▶ _Task description_
Filter the entries for the word "para". Copy each line that has it.

▶ _Extracted material_
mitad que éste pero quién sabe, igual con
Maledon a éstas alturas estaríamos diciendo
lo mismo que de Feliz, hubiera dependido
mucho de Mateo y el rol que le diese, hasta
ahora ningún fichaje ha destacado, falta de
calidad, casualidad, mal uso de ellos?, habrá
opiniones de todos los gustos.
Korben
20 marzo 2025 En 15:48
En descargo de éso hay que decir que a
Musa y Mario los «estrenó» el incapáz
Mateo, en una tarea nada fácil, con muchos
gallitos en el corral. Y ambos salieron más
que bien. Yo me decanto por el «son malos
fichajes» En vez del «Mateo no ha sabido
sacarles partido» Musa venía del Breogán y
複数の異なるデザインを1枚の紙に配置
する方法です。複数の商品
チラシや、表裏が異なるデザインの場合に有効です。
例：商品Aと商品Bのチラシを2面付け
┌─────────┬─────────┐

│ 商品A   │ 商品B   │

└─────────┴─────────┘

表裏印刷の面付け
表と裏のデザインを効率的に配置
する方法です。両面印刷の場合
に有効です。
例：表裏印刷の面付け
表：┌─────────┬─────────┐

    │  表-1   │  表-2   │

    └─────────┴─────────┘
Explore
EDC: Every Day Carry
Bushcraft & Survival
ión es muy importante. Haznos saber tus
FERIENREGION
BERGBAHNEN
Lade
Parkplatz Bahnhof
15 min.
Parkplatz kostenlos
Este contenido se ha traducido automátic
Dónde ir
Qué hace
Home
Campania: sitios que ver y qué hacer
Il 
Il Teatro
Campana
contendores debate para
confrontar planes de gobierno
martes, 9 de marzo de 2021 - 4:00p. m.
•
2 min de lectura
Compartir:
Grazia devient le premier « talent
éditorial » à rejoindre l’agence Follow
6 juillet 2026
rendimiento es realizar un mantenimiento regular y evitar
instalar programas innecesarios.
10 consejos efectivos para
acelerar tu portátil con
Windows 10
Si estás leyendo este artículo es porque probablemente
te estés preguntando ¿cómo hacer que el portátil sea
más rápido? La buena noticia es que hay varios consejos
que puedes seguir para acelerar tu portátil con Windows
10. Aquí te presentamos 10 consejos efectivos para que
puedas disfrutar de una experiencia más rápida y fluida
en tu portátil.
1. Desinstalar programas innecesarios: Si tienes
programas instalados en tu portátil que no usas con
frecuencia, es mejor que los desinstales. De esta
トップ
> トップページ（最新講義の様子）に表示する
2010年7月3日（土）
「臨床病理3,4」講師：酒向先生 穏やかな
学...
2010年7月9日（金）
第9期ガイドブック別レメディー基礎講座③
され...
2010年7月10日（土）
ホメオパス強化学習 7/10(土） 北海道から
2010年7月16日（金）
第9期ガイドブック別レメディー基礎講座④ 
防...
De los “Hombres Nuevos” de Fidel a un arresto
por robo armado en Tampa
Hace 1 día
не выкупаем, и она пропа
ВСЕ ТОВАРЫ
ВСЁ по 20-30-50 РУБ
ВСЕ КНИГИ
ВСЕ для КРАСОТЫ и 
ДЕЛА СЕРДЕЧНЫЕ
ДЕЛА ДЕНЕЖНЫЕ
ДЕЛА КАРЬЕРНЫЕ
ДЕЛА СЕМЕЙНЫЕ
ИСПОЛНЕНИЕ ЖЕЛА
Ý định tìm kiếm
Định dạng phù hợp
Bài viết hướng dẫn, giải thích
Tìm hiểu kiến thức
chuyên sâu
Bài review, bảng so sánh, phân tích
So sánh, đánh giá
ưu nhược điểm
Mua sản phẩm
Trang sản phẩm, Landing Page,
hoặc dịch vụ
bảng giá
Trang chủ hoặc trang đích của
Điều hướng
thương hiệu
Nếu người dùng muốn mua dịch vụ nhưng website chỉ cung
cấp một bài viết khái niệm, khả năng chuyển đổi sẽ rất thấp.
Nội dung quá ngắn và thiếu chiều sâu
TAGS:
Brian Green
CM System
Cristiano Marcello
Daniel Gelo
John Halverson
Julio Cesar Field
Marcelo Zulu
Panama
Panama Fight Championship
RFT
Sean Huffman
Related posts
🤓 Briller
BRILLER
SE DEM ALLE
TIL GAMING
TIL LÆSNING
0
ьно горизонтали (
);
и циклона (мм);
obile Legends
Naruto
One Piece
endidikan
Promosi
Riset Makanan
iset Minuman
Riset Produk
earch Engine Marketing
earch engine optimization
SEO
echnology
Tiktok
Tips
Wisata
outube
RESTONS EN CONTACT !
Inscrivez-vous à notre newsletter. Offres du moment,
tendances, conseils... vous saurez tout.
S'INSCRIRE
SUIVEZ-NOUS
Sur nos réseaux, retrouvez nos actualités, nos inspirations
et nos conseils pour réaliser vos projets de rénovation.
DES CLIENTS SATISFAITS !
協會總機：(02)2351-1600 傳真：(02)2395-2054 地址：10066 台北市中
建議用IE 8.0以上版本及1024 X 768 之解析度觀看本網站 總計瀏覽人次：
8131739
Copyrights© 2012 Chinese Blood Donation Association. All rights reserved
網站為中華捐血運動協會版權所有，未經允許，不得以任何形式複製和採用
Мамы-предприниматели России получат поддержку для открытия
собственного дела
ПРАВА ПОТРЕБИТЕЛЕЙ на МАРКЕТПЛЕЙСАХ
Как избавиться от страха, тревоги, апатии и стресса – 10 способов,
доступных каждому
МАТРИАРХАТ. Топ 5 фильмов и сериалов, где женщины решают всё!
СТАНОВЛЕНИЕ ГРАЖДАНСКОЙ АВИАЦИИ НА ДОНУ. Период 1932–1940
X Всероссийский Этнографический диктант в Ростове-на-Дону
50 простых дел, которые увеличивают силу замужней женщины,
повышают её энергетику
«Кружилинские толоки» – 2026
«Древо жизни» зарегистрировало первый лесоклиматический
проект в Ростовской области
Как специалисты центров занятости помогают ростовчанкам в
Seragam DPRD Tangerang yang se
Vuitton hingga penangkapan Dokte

▶ _Your response_
contendores debate para
10 consejos efectivos para
que puedes seguir para acelerar tu portátil con Windows
10. Aquí te presentamos 10 consejos efectivos para que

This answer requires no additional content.